There were several delightful projects dangled in front of me...the most fun site being a children's writer with a cheerful personality bubbling all over the place. She will be so much fun to capture in electrons! Of course, one of the perks is that I get to know these fabulous people when I work with them.

And so many of them ARE fabulous. I have found myself just sitting and watching people. God truly has created a lovely boquet of artists. They come here from all over -- timid, terrified, hopeful. Some leave happy, others do not.

It was suggested that I consider a speaking engagement at a writer's group. That's another venue I hope opens up. I have had such fun encouraging people.

I guess what a software developer asked me once really is true: I do seem to be allergic to money.

Saturday, October 18, 2008

Wants and Needs


There is a lot of talk about what is wrong with the economy. Personally, I think the root of the matter is a problem with the English language. Language is such a fluid concept, and words can change their meanings over time. Culturally, we've lost our understanding of two words: want and need.

Those words have gotten mixed up. I see it in my children, my friends, myself. "I need a safe car to drive to work." Actually, I don't. A bus would work, or I could change to working from home, or I could drive a beater for a while. That car is a want, not a need. I remember discussions of this nature with my mother many years ago. She would have argued that it is a need.

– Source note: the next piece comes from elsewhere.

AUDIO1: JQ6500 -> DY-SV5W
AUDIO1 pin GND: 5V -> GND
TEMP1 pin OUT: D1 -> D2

But needs...those are few. One of my precious sons was discussing the economy with me the other day. Fresh back from a class where he learned about modern slavery and child trafficking, he explained, "I've never needed anything in my life, Mom! In fact, I've hardly even really WANTED anything." As a mother, this makes me very satisfied. On the other hand, both he and I agreed that "real life" holds some unpleasant surprises for him...as it does many people.


What is a need? My husband talks of survival training. I need: air, water, food, shelter...in that order.

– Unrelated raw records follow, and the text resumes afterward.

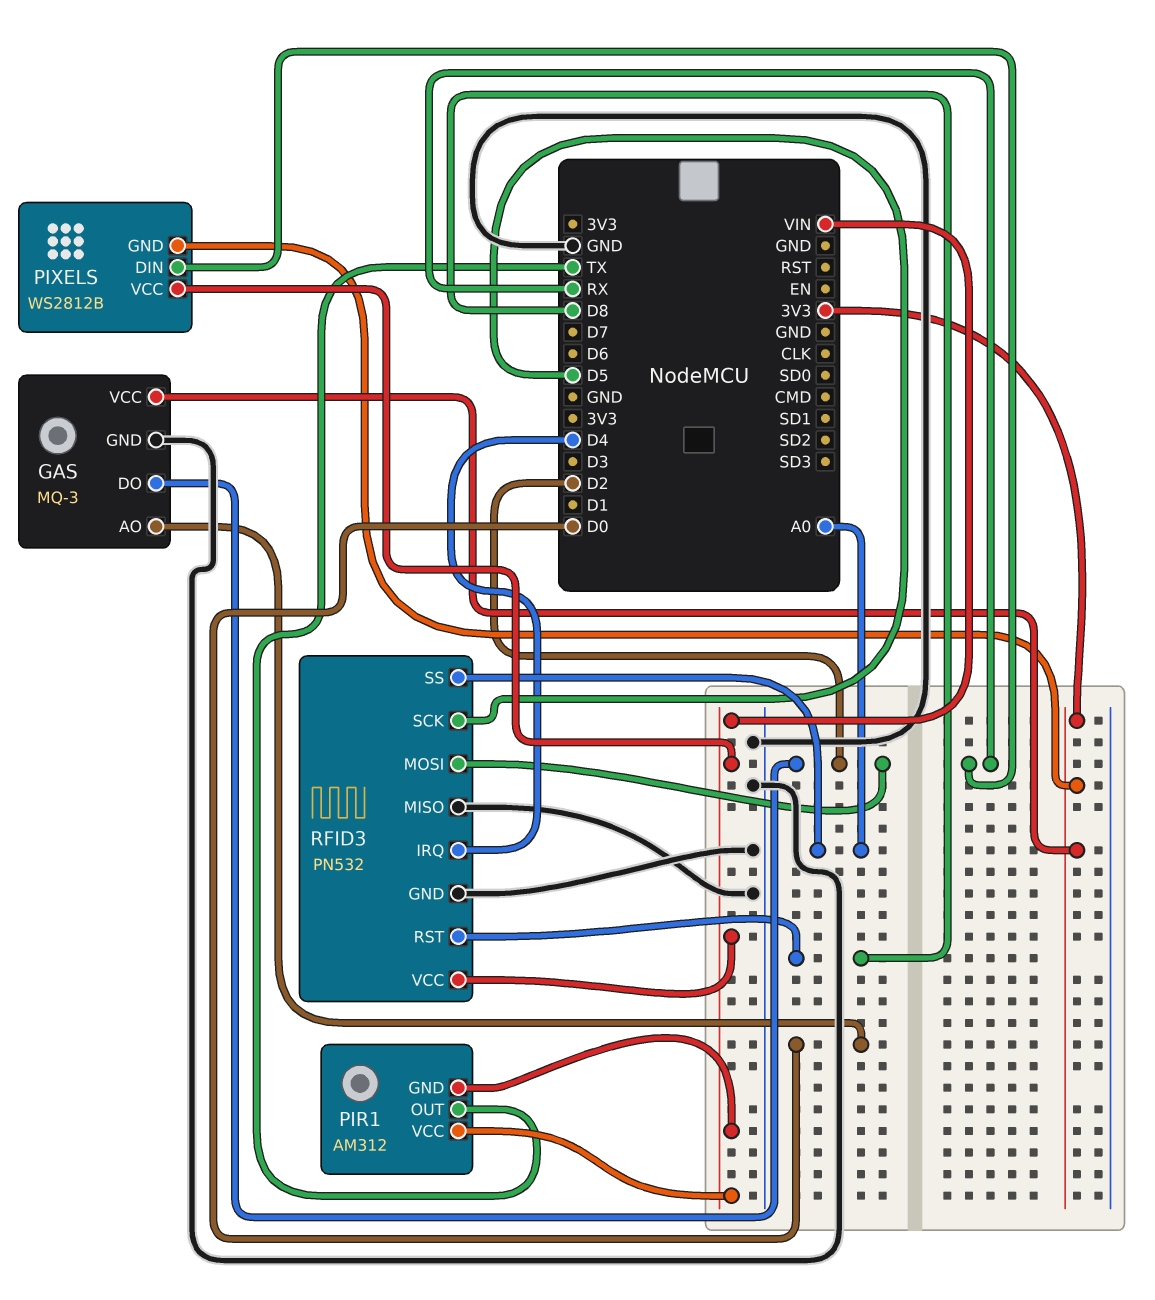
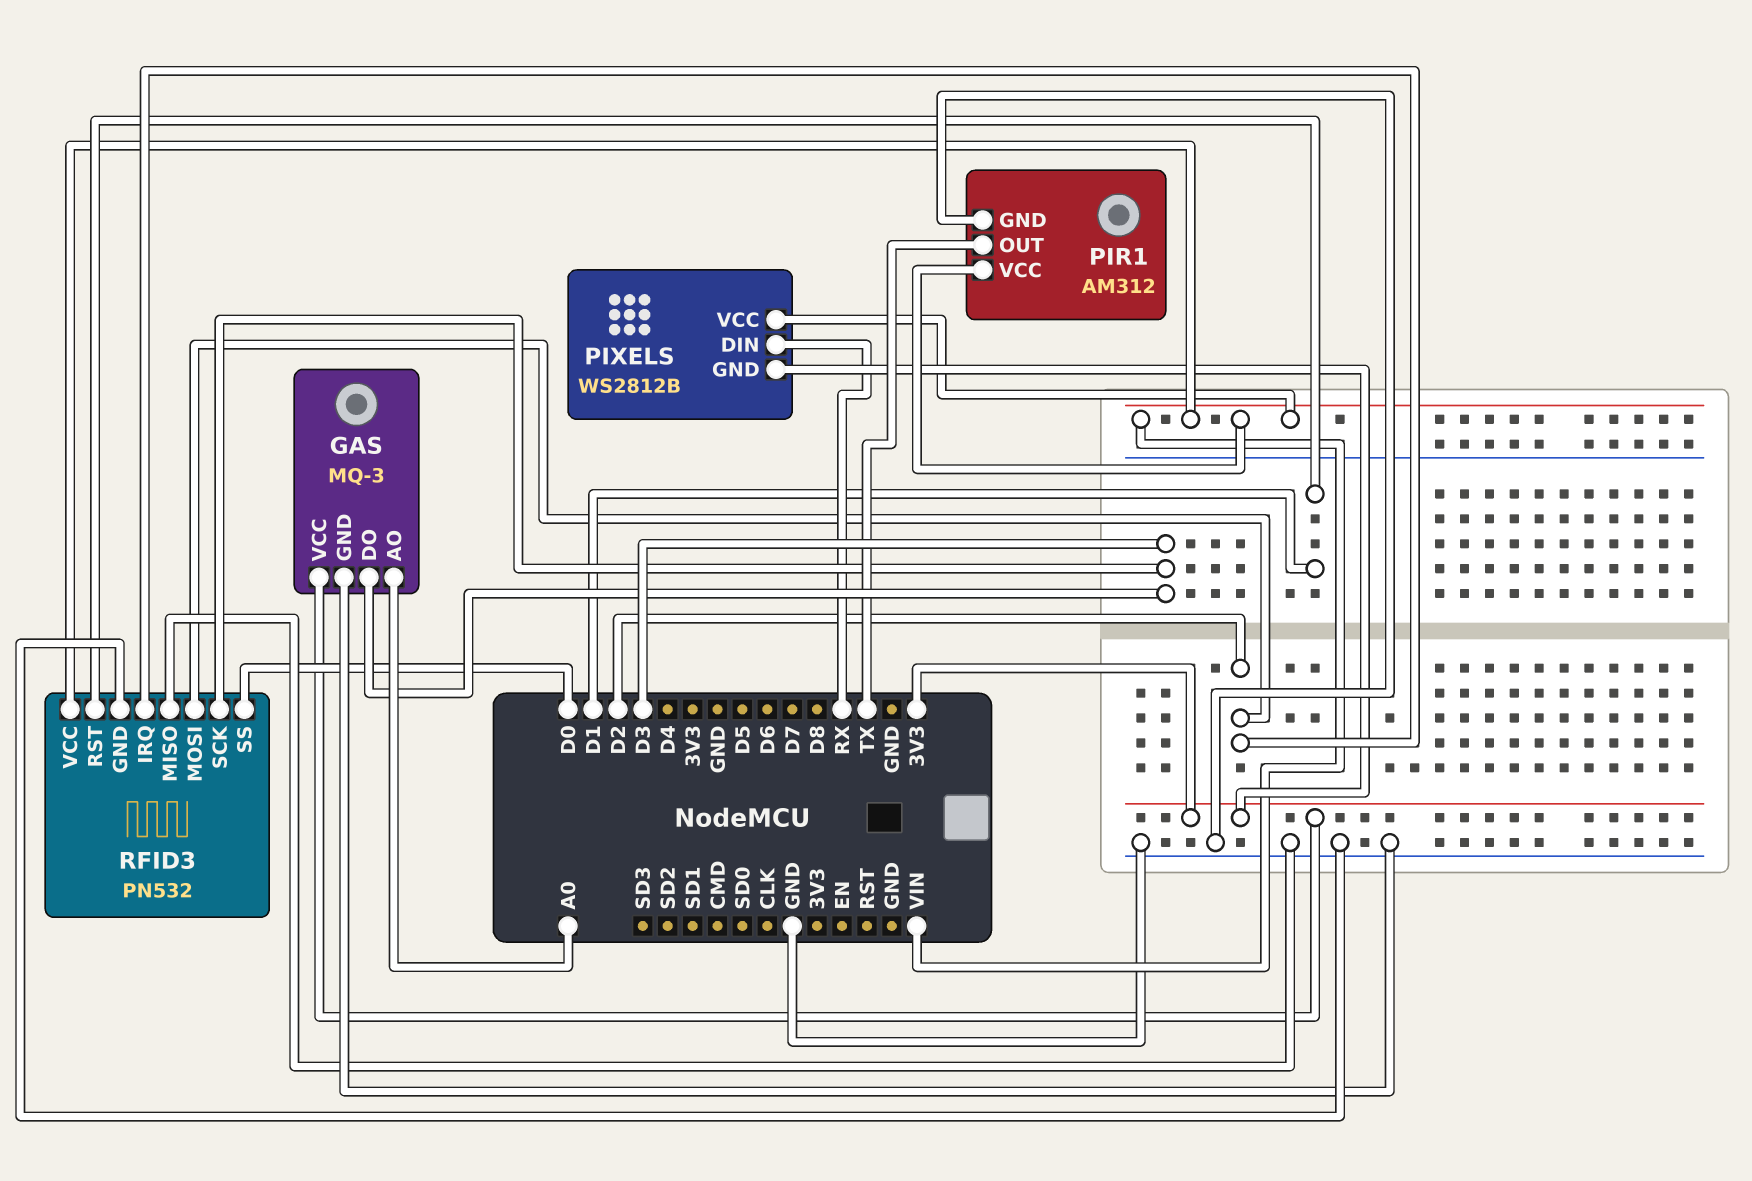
GAS pin AO: D0 -> A0
GAS pin DO: D2 -> D3
PIR1 pin GND: VIN -> GND
RFID3 pin IRQ: D4 -> D2
RFID3 pin RST: D8 -> D1
RFID3 pin SCK: D5 -> D3
RFID3 pin SS: A0 -> D0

Am I breathing? Check one off the list.


Water -- ah, here comes the first battle for me. Our local water used to be so sweet, but of late it tastes like chlorine and has been known to harbor interesting beasties. My water is currently provided by Crystal Springs. Sadly, that lovely water service is a want, not a need...but I've been guilty of calling it a need. I've wined about it, too. Claimed it was best for the children. But in a pinch, there's the first area I could cut.


It gets way worse from there, though. I have been so blessed in my life. My real needs...those have all been met, as have many of my wants.


Like many people, I have been guilty of buying wants with credit. Now, we're paying for those wants, and we're paying a lot more money than we needed to because we allowed companies like VISA to tell us it was ok. There is a VISA commercial that my husband hates. It shows a shop of some sort where people are all working together and buying things in a machine like manner. Each person pays with a VISA and the machine hums along. One person tries to pay with cash and the gears grind to a halt. With an appology, the person pulls out a card, swipes it, and all returns to normal. As human beings, I think we all should have been offended by that commercial. Whose lives was that card really making easier? Compouded interest being what it is, believe me, it isn't the poor schmuck who is trying to pay for his needs.


I do blame the banks for this money crisis, and yet...who let them behave that way? Who let them get away with charging me interest on a cup of coffee that was over-priced to begin with? I did.


One of my customers today was talking about how sad the pictures of the Great Depression were. He said, "I guess we'll really understand now."


Maybe we will...or maybe we'll believe the ads on television. Whatever happens, it does look like it will be an interesting ride.